CORE27

View Original

PostgreSQL - Cancelling statement due to conflict with recovery

When running a CQRS based system or long running analytics workloads a replica is the fastest route. However, the default PostgreSQL configuration leads to a few issues.

Let’s start with the most common requirements. Generating a complex retention report using the replica. Now, if our system is fairly busy persisting hundreds of events every second, the data is consistently being replicated onto our replica instances. Running a query like this will take several seconds, if not minutes.

If the data underneath has changed it can lead to a replication conflict.

Does the data really change during a SELECT clause on the replica?

This depends on how we configure our replication to behave. On a read replica configured to stay in sync using WAL replication, the transactions on the primary are shipped to the standbys via the write ahead logs. In order to stay in sync with the primary the replica applies the logs in the same order causing the data underneath the query to change. This results in cancelling the query conflicting query being run on the replica.

However, the replica has the option to store the incoming WAL entries while allowing the ongoing SELECT query to progress. It delays the processing of the WALs and prioritizes the completion of the ongoing query.


Delaying operations on the replica

To ensure that the replica can process its queries without a replication conflict we configure two attributes in the postgresql.conf

  1. max_standby_archive_delay

  2. max_standby_streaming_delay

The `max_standby_streaming_delay` tells the replica how long to wait before cancelling an ongoing query that conflicts with the WAL entry. This defaults to 30 seconds. Setting it to -1 tells the replica to wait indefinitely till the current query is processed. However, this may not be idea if the standby is expected to be in sync with the primary as you’ll notice the replication lag increase.

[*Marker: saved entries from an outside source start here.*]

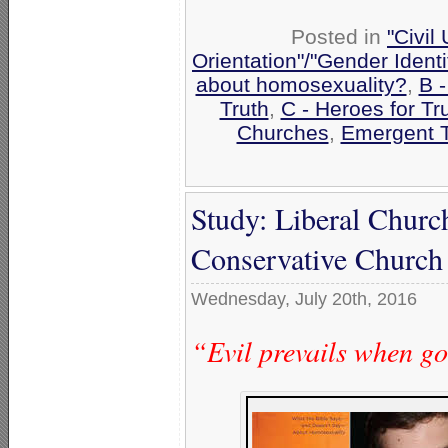
Posted in
"Civil
Orientation"/"Gender Ident
about homosexuality?
,
B 
Truth
,
C - Heroes for Tr
Churches
,
Emergent 
Study: Liberal Church
Conservative Church 
Wednesday, July 20th, 2016
“Evil prevails when g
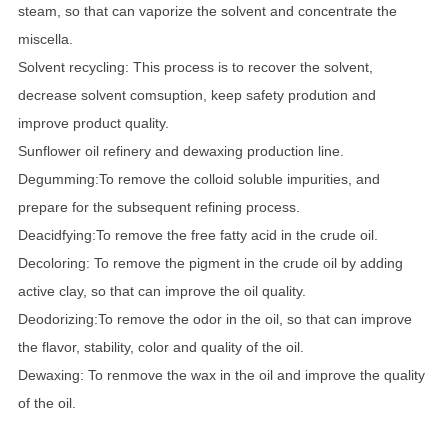
steam, so that can vaporize the solvent and concentrate the
miscella.
Solvent recycling: This process is to recover the solvent,
decrease solvent comsuption, keep safety prodution and
improve product quality.
Sunflower oil refinery and dewaxing production line.
Degumming:To remove the colloid soluble impurities, and
prepare for the subsequent refining process.
Deacidfying:To remove the free fatty acid in the crude oil.
Decoloring: To remove the pigment in the crude oil by adding
active clay, so that can improve the oil quality.
Deodorizing:To remove the odor in the oil, so that can improve
the flavor, stability, color and quality of the oil.
Dewaxing: To renmove the wax in the oil and improve the quality
of the oil.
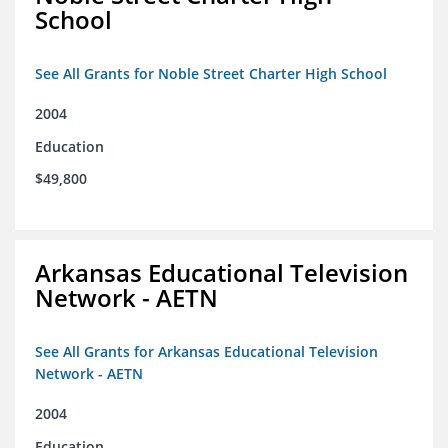
School
See All Grants for Noble Street Charter High School
2004
Education
$49,800
Arkansas Educational Television
Network - AETN
See All Grants for Arkansas Educational Television
Network - AETN
2004
Education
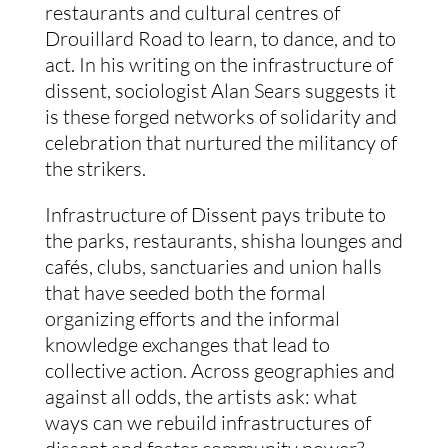
restaurants and cultural centres of
Drouillard Road to learn, to dance, and to
act. In his writing on the infrastructure of
dissent, sociologist Alan Sears suggests it
is these forged networks of solidarity and
celebration that nurtured the militancy of
the strikers.
Infrastructure of Dissent pays tribute to
the parks, restaurants, shisha lounges and
cafés, clubs, sanctuaries and union halls
that have seeded both the formal
organizing efforts and the informal
knowledge exchanges that lead to
collective action. Across geographies and
against all odds, the artists ask: what
ways can we rebuild infrastructures of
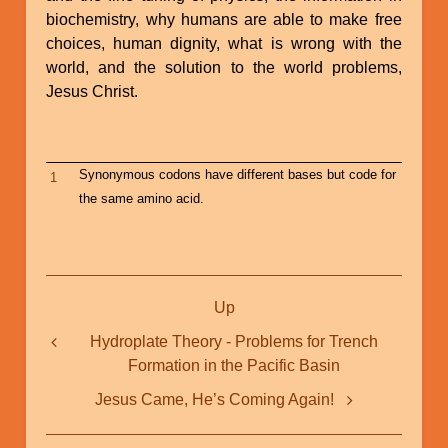
biochemistry, why humans are able to make free
choices, human dignity, what is wrong with the
world, and the solution to the world problems,
Jesus Christ.
Synonymous codons have different bases but code for
1
the same amino acid.
Book
Up
traversal
links
Hydroplate Theory - Problems for Trench
Formation in the Pacific Basin
for
Fingerprints
Jesus Came, He’s Coming Again!
of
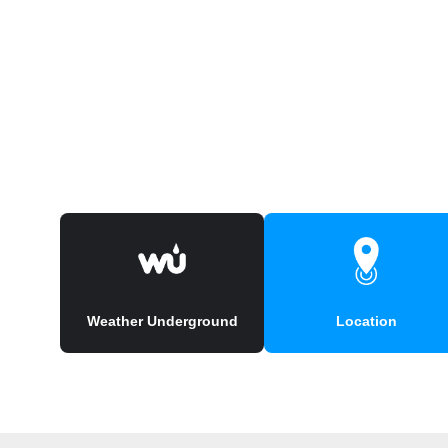
Weather Underground
Location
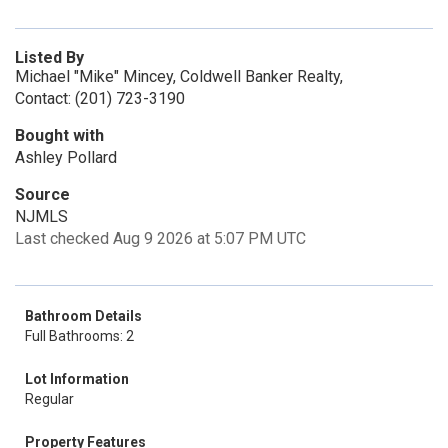
Listed By
Michael "Mike" Mincey, Coldwell Banker Realty,
Contact: (201) 723-3190
Bought with
Ashley Pollard
Source
NJMLS
Last checked Aug 9 2026 at 5:07 PM UTC
Bathroom Details
Full Bathrooms: 2
Lot Information
Regular
Property Features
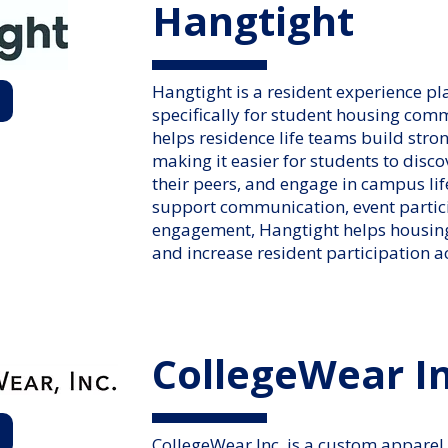
Hangtight
Hangtight is a resident experience p
specifically for student housing com
helps residence life teams build str
making it easier for students to disco
their peers, and engage in campus lif
support communication, event parti
engagement, Hangtight helps housing
and increase resident participation a
CollegeWear In
CollegeWear Inc. is a custom apparel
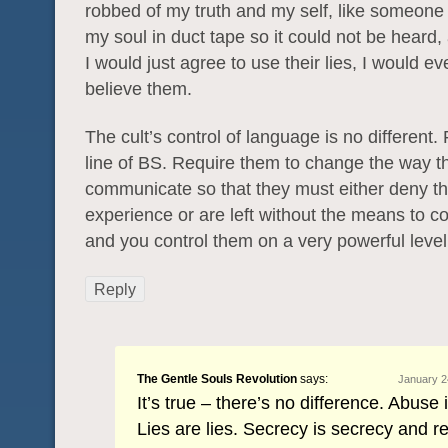
robbed of my truth and my self, like someone
my soul in duct tape so it could not be heard,
I would just agree to use their lies, I would ev
believe them.
The cult’s control of language is no different
line of BS. Require them to change the way t
communicate so that they must either deny t
experience or are left without the means to c
and you control them on a very powerful level
Reply
The Gentle Souls Revolution
says:
January 2
It’s true – there’s no difference. Abuse 
Lies are lies. Secrecy is secrecy and req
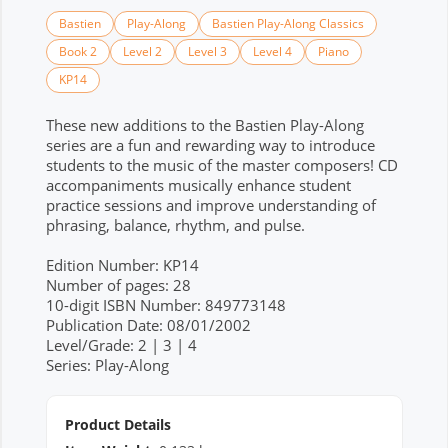
Bastien
Play-Along
Bastien Play-Along Classics
Book 2
Level 2
Level 3
Level 4
Piano
KP14
These new additions to the Bastien Play-Along
series are a fun and rewarding way to introduce
students to the music of the master composers! CD
accompaniments musically enhance student
practice sessions and improve understanding of
phrasing, balance, rhythm, and pulse.
Edition Number: KP14
Number of pages: 28
10-digit ISBN Number: 849773148
Publication Date: 08/01/2002
Level/Grade: 2 | 3 | 4
Series: Play-Along
Product Details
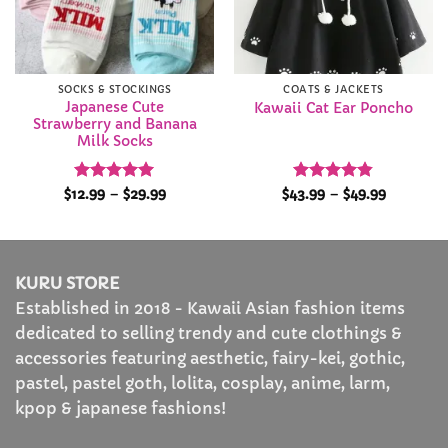
SOCKS & STOCKINGS
COATS & JACKETS
Japanese Cute
Kawaii Cat Ear Poncho
Strawberry and Banana
Milk Socks
Rated
4.97
Price
Rated
4.81
Price
$
12.99
–
$
29.99
$
43.99
–
$
49.99
range:
range:
out of 5
out of 5
$12.99
$43.99
through
through
$29.99
$49.99
KURU STORE
Established in 2018 - Kawaii Asian fashion items
dedicated to selling trendy and cute clothings &
accessories featuring aesthetic, fairy-kei, gothic,
pastel, pastel goth, lolita, cosplay, anime, larm,
kpop & japanese fashions!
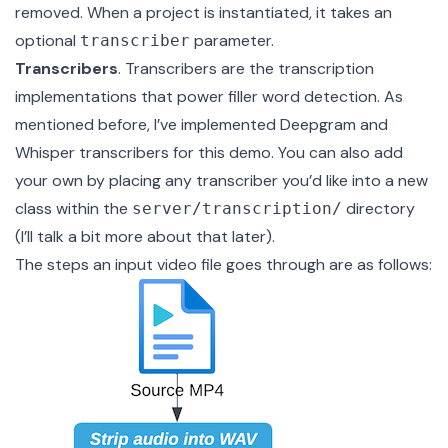
removed. When a project is instantiated, it takes an
optional
parameter.
transcriber
Transcribers
. Transcribers are the transcription
implementations that power filler word detection. As
mentioned before, I’ve implemented
Deepgram
and
Whisper
transcribers for this demo. You can also add
your own by placing any transcriber you’d like into a new
class within the
directory
server/transcription/
(I’ll talk a bit more about that later).
The steps an input video file goes through are as follows:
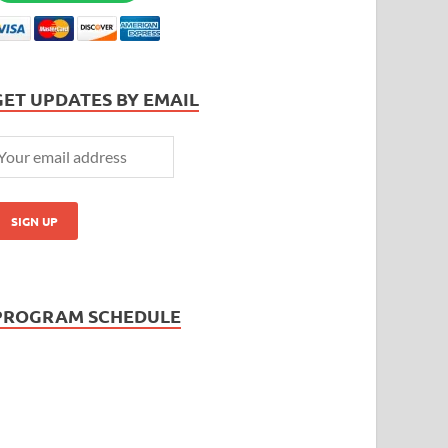
GET UPDATES BY EMAIL
PROGRAM SCHEDULE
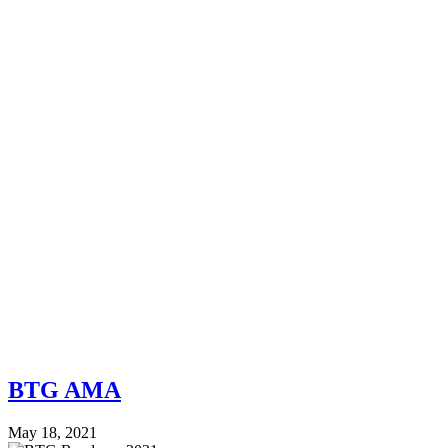
BTG AMA
May 18, 2021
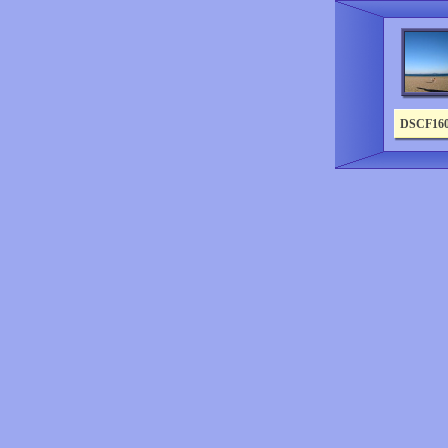
DSCF16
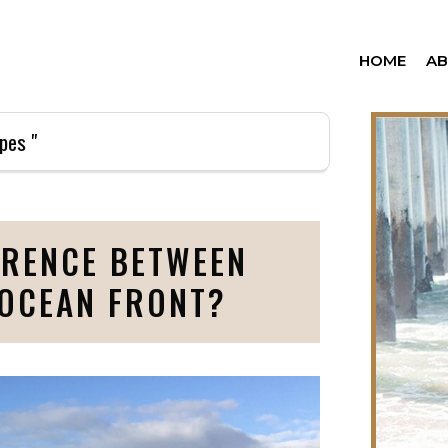
HOME
A
pes "
ERENCE BETWEEN
 OCEAN FRONT?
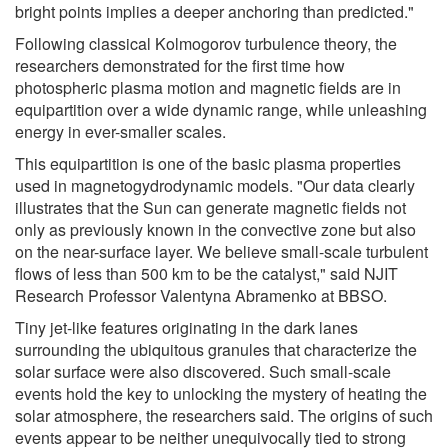
bright points implies a deeper anchoring than predicted."
Following classical Kolmogorov turbulence theory, the
researchers demonstrated for the first time how
photospheric plasma motion and magnetic fields are in
equipartition over a wide dynamic range, while unleashing
energy in ever-smaller scales.
This equipartition is one of the basic plasma properties
used in magnetogydrodynamic models. "Our data clearly
illustrates that the Sun can generate magnetic fields not
only as previously known in the convective zone but also
on the near-surface layer. We believe small-scale turbulent
flows of less than 500 km to be the catalyst," said NJIT
Research Professor Valentyna Abramenko at BBSO.
Tiny jet-like features originating in the dark lanes
surrounding the ubiquitous granules that characterize the
solar surface were also discovered. Such small-scale
events hold the key to unlocking the mystery of heating the
solar atmosphere, the researchers said. The origins of such
events appear to be neither unequivocally tied to strong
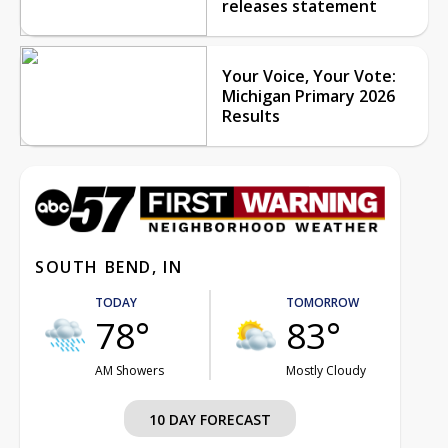
releases statement
Your Voice, Your Vote:
Michigan Primary 2026
Results
SOUTH BEND, IN
TODAY
TOMORROW
78°
83°
AM Showers
Mostly Cloudy
10 DAY FORECAST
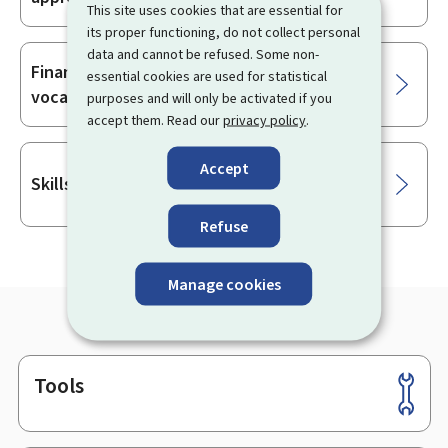
This site uses cookies that are essential for
its proper functioning, do not collect personal
data and cannot be refused. Some non-
Financial compensation for employees in
essential cookies are used for statistical
vocational training
purposes and will only be activated if you
accept them. Read our
privacy policy
.
Accept
Skills-Plang
Refuse
Manage cookies
Tools
Footer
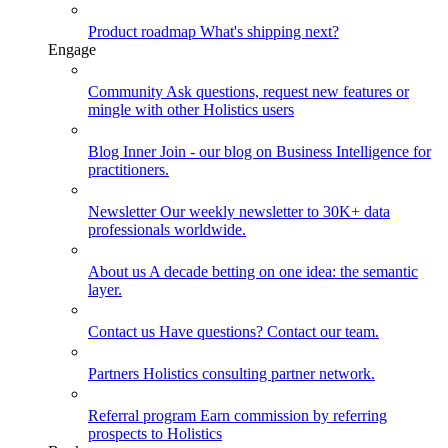
Product roadmap
What's shipping next?
Engage
Community
Ask questions, request new features or
mingle with other Holistics users
Blog
Inner Join - our blog on Business Intelligence for
practitioners.
Newsletter
Our weekly newsletter to 30K+ data
professionals worldwide.
About us
A decade betting on one idea: the semantic
layer.
Contact us
Have questions? Contact our team.
Partners
Holistics consulting partner network.
Referral program
Earn commission by referring
prospects to Holistics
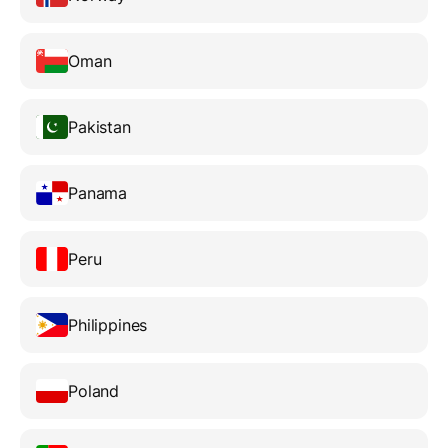
Oman
Pakistan
Panama
Peru
Philippines
Poland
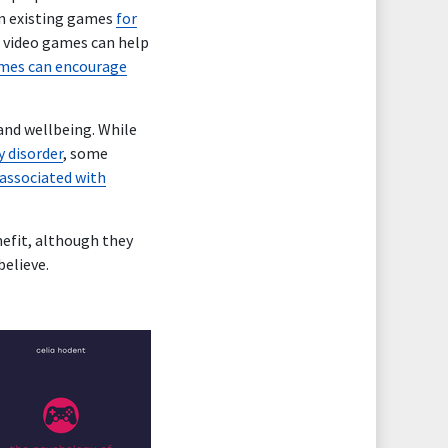
in existing games
for
t video games can help
mes can encourage
and wellbeing. While
y disorder
, some
 associated with
nefit, although they
believe.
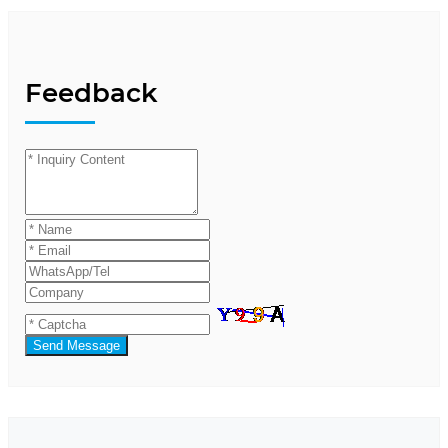
Feedback
Send Message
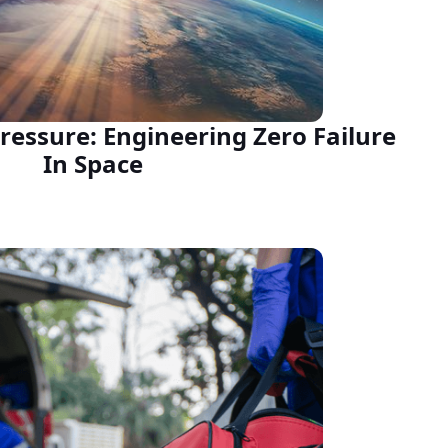
ressure: Engineering Zero Failure
In Space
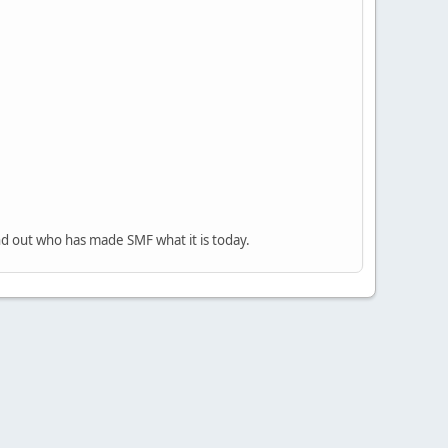
nd out who has made SMF what it is today.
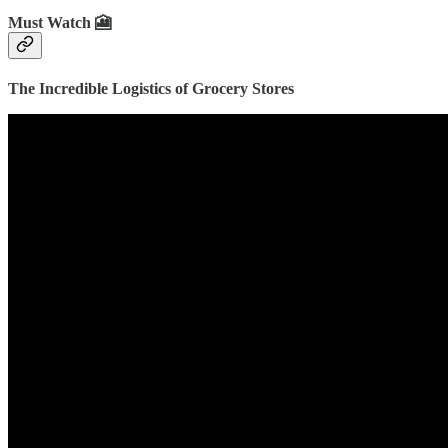
Must Watch 🎦
The Incredible Logistics of Grocery Stores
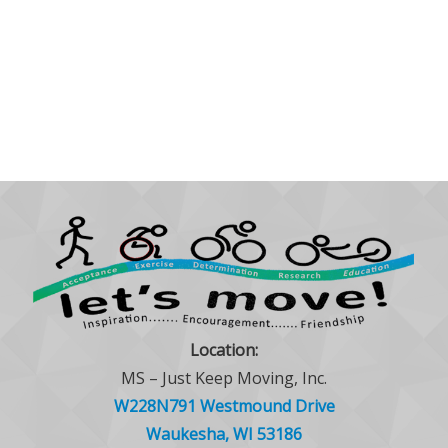
Location:
MS – Just Keep Moving, Inc.
W228N791 Westmound Drive
Waukesha, WI 53186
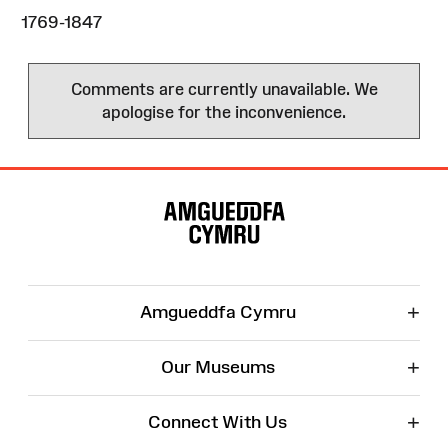
1769-1847
Comments are currently unavailable. We
apologise for the inconvenience.
Site
Map
+
Amgueddfa Cymru
+
Our Museums
+
Connect With Us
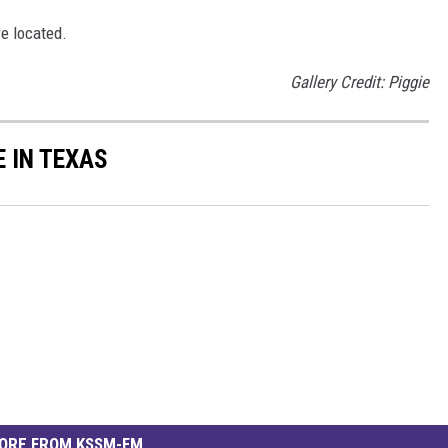
re located.
Gallery Credit: Piggie
E IN TEXAS
ORE FROM KSSM-FM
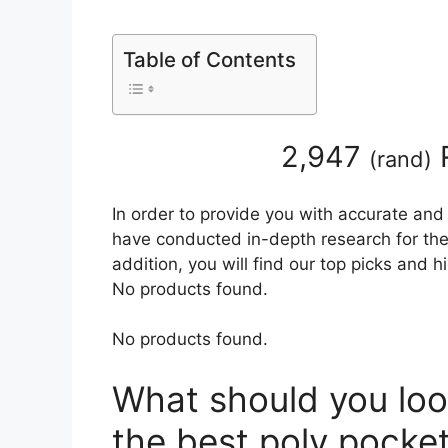
Table of Contents
2,947
(
rand
)
In order to provide you with accurate and
have conducted in-depth research for the 
addition, you will find our top picks and 
No products found.
No products found.
What should you loo
the best poly pocket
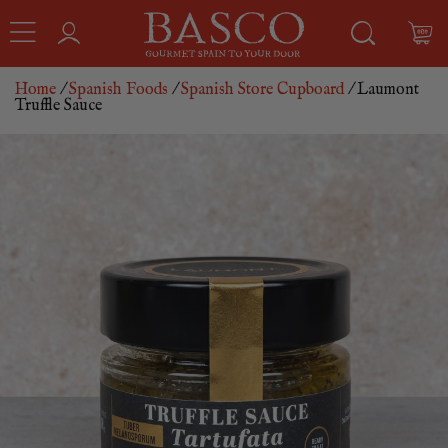
Home
/
Spanish Foods
/
Spanish Store Cupboard
/ Laumont
Truffle Sauce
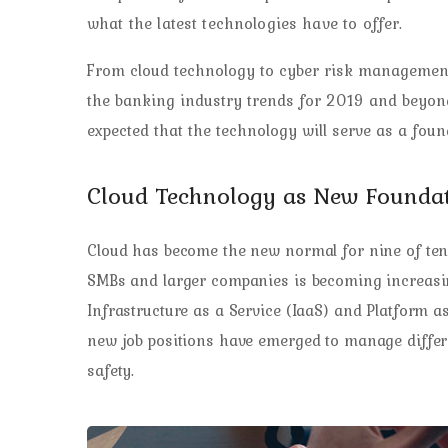
what the latest technologies have to offer.
From cloud technology to cyber risk management
the banking industry trends for 2019 and beyond.
expected that the technology will serve as a fou
Cloud Technology as New Founda
Cloud has become the new normal for nine of ten 
SMBs and larger companies is becoming increasi
Infrastructure as a Service (IaaS) and Platform a
new job positions have emerged to manage differen
safety.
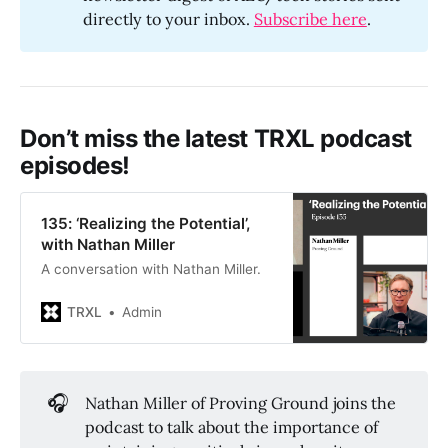
directly to your inbox.
Subscribe here
.
Don’t miss the latest TRXL podcast
episodes!
135: ‘Realizing the Potential’,
with Nathan Miller
A conversation with Nathan Miller.
TRXL
Admin
🎧
Nathan Miller of Proving Ground joins the
podcast to talk about the importance of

The `max_standby_archive_delay` tells the replica if it should allow a really old, archived WAL entry to be applied on the standby. This defaults to 30 seconds. When allocated a duration, this makes it harder for subsequently delayed logs to be applied. Setting it to -1 tells the replica to archive indefinitely.


VACUUM and the hot_standby_feedback attribute

Vacuum is used to reclaim space from dead tuples. To view this in the context of our replica and the replication conflict error let's consider the following timeline.


In this example when a DELETE transaction completes, it’s not the COMMIT that tells PostgreSQL to delete the tuples. It’s the VACUUM operation that actually clears the deleted rows. This would intuitively cause a replication conflict when the standby is in the midst of its own query as the data underneath would’ve disappeared.

The hot_standby_feedback tells the primary about running transactions on the standby and waits for the standby to complete its operations before invoking a VACUUM call to delete the rows. This could, however, lead to bloating the primary database if there are way too many long running queries on the standby, that prevent the primary from running VACUUM periodically.